Vielen Jägern bietet die Freigabe der Wölfe eine seltene Möglichkeit: Ein bisher streng geschütztes Tier und dann noch ein Raubtier – eine solche Jagd hat es seit Jahrzehnten nicht mehr gegeben! Während die Kadaver geschossener Wölfe in Graubünden verbrannt werden, dürfen die Jäger im Wallis erlegte Tiere behalten.

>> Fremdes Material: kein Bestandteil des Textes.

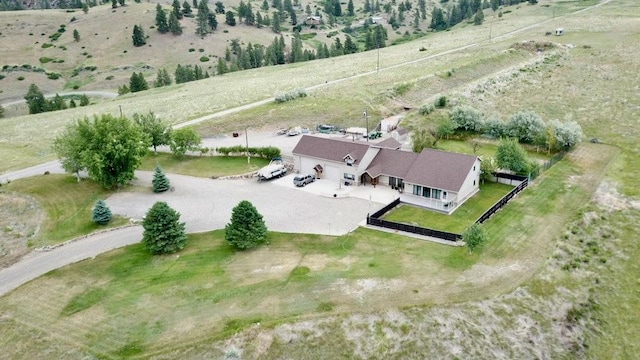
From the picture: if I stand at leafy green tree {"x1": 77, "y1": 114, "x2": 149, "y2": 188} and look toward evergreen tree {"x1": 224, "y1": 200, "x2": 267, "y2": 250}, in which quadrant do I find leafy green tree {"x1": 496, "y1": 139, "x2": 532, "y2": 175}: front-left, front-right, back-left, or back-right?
front-left

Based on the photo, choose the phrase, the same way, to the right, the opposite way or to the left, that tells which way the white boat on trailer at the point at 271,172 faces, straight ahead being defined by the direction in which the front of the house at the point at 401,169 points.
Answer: the same way

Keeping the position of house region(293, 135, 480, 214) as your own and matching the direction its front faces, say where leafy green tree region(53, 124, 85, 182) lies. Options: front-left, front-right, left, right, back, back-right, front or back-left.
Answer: front-right

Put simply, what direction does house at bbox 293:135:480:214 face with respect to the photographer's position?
facing the viewer and to the left of the viewer

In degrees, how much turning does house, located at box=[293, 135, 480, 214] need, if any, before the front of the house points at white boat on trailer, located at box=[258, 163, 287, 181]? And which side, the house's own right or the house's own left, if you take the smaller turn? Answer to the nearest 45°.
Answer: approximately 45° to the house's own right

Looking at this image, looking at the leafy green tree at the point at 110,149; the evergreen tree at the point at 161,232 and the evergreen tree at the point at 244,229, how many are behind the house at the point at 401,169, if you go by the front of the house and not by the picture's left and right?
0

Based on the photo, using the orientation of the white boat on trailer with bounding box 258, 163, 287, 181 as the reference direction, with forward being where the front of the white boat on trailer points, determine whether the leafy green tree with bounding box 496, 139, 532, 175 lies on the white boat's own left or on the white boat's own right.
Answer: on the white boat's own left

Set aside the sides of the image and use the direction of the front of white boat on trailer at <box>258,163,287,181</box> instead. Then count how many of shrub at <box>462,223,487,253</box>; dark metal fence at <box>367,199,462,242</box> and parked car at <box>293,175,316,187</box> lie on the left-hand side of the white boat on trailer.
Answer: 3

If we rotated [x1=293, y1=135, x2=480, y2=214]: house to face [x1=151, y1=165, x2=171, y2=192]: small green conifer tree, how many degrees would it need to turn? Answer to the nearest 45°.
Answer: approximately 45° to its right

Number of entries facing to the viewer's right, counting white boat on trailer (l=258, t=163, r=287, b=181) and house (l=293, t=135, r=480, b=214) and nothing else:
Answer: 0

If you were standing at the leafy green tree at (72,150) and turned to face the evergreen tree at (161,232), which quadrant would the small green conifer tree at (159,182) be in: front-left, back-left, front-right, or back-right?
front-left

Eine Jagd also nach einer begehrten Trophäe? Nein, sagt der Jäger Daniel Kalbermatter (51). Er führt die grosse Beteiligung viel mehr auf den grossen Leidensdruck zurück: «In praktisch jeder Familie der Jäger gibt es Schaf- oder Ziegenzüchter, die unter Wolfsrissen leiden.» Und auch die Jagd sei unmittelbar vom Wolf betroffen: Das Raubtier fresse den Jägern die Beute weg. «Für uns gibt es keinen Grund, bei der Wolfsregulierung nicht mitzumachen, wir gehen ja sowieso jagen», sagt Kalbermatter, der bis vor zwei Jahren den Walliser Jägerverband präsidierte und in Visp VS als Versicherungsagent tätig ist.

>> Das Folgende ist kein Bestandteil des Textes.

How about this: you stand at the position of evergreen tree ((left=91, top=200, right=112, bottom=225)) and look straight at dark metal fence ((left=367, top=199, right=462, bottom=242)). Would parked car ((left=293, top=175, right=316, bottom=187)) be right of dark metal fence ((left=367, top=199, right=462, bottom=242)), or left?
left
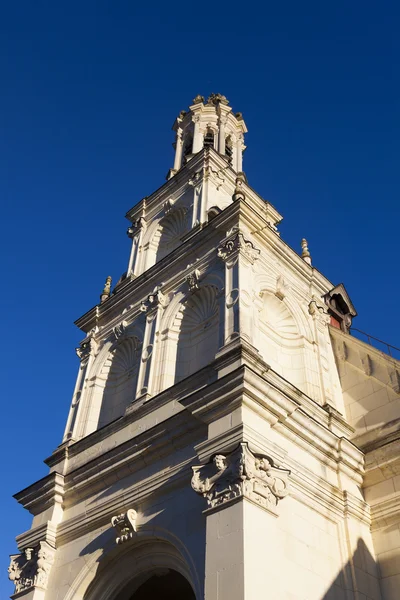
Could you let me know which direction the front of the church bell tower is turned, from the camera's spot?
facing the viewer and to the left of the viewer
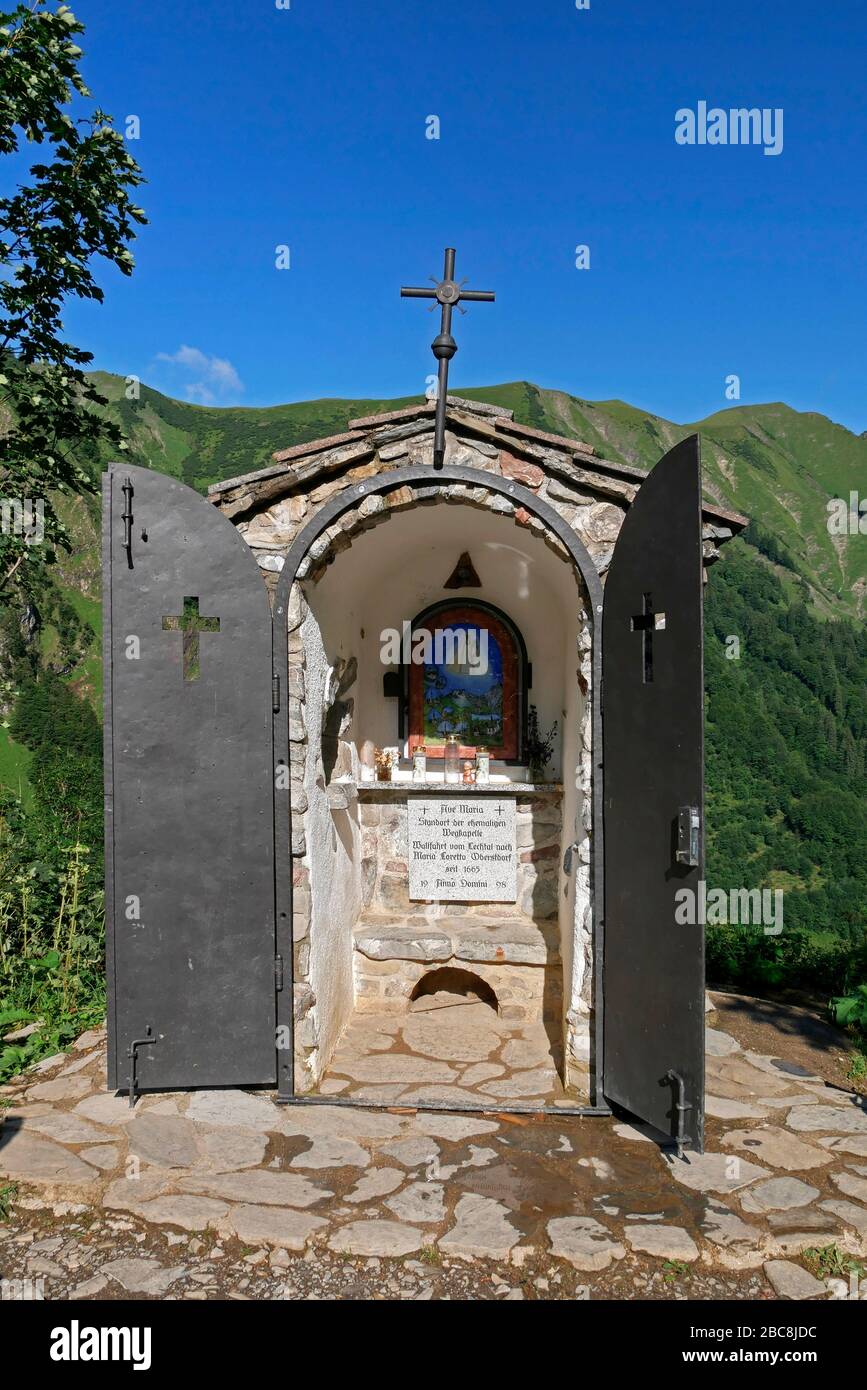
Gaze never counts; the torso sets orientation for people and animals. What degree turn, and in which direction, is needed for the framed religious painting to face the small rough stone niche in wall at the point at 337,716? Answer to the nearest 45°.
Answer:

Jäger bekommt regelmässig Drohungen
Nicht alle sehen es so nüchtern wie er. Denn das Thema ist heikel. Besonders in diesen Tagen. Der Eingang zur Dienststelle Jagd, Fischerei und Wildtiere in Sitten VS wurde in der Nacht auf Freitag mit Flugblättern tapeziert: «Stoppt die Wolfsabschüsse» oder «Wilderei, kennst du das?», war da zu lesen.

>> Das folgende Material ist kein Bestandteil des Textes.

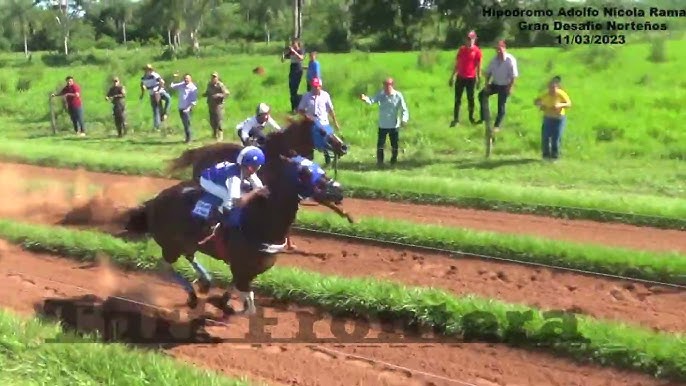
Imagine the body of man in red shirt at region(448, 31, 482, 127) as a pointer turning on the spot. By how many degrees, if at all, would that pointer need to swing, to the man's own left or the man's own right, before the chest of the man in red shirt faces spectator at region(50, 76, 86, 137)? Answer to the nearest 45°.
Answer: approximately 135° to the man's own right

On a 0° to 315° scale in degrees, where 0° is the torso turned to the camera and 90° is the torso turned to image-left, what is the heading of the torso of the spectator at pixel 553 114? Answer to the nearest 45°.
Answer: approximately 0°

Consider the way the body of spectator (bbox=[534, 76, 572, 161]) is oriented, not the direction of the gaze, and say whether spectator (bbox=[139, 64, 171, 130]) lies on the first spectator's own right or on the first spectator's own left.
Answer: on the first spectator's own right

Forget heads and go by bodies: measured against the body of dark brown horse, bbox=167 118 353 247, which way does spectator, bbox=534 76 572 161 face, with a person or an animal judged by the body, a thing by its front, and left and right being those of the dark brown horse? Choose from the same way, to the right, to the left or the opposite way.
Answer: to the right

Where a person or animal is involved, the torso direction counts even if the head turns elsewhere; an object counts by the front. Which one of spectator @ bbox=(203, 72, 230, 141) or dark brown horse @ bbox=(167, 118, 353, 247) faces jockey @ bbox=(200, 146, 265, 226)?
the spectator

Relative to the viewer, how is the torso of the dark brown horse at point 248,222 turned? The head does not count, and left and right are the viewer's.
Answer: facing to the right of the viewer

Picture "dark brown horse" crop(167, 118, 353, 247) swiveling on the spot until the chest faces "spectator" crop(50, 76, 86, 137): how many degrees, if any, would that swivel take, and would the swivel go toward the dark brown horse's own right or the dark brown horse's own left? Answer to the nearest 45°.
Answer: approximately 90° to the dark brown horse's own left

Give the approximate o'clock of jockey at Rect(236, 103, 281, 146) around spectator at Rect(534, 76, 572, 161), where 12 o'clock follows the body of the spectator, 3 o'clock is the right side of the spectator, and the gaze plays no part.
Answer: The jockey is roughly at 1 o'clock from the spectator.

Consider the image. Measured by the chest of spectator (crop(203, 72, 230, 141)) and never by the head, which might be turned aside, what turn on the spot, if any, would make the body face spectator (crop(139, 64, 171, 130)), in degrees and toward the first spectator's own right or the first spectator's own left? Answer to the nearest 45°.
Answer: approximately 135° to the first spectator's own right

Die Grünröcke werden im Wallis wie in Graubünden an obligatorischen Weiterbildungen zur Diskretion aufgerufen. Die Behörden wollen keine Erfolgsmeldungen auf Social Media – und schon gar nicht die Bilder toter Wölfe. Den Jägern wurde zudem nahegelegt, nicht mit Medienschaffenden zu sprechen.
Jäger Kalbermatter begrüsst die behördliche Bitte um Zurückhaltung. Obwohl er selbst nie als Wolfsschütze aufgetreten ist, sei er als Präsident des Jägerverbands beim Thema Wolfsregulierung für viele «die Reinkarnation des Bösen» gewesen. Kalbermatter spricht von regelmässigen Drohungen: «Die nächste Kugel wird für dich bestimmt sein», sei eine anonyme Nachricht von vielen, die er erhalten habe. Auch seine Familie werde nicht verschont: Man wisse, wo seine Kinder zur Schule gehen, habe man ihm mehrfach mitgeteilt.
Er habe sich über die Jahre ein dickes Fell zugelegt, sagt Kalbermatter. Er wolle sich aber nicht ausmalen, was los wäre, wenn ein Jäger mit einem toten Wolf im Netz posieren würde. Jeder sollte sich daher gut überlegen, ob und wie er die Jagd inszeniert.
Dass ihm demnächst ein Wolf vor die Flinte läuft, glaubt Kalbermatter nicht. So wird es den meisten der 800 freiwilligen Jäger ergehen. Im Wallis findet es niemand realistisch, dass es gelingen wird, die 34 Wölfe zu eliminieren. Selbst der Kanton gibt an, dass bereits zehn erlegte Tiere ein Erfolg wären. Der Wolf ist schlau, lernfähig und vorsichtig – das hochalpine Gelände und der Wintereinbruch erschwerten die Jagd zusätzlich.
Auch Gemeindepräsident Heinzmann macht sich da keine Illusionen. Gelingt beim Nanztal-Rudel ein erster Abschuss, werde sich der Rest des Rudels wohl für einige Zeit zurückziehen. Spätestens zum nächsten Alpsommer dürften die Raubtiere dann aber wieder ums Dorf streifen.
Die Erlaubnis zum Wolfsabschuss ist auch für Visperterminen wohl höchstens eine Lösung auf Zeit.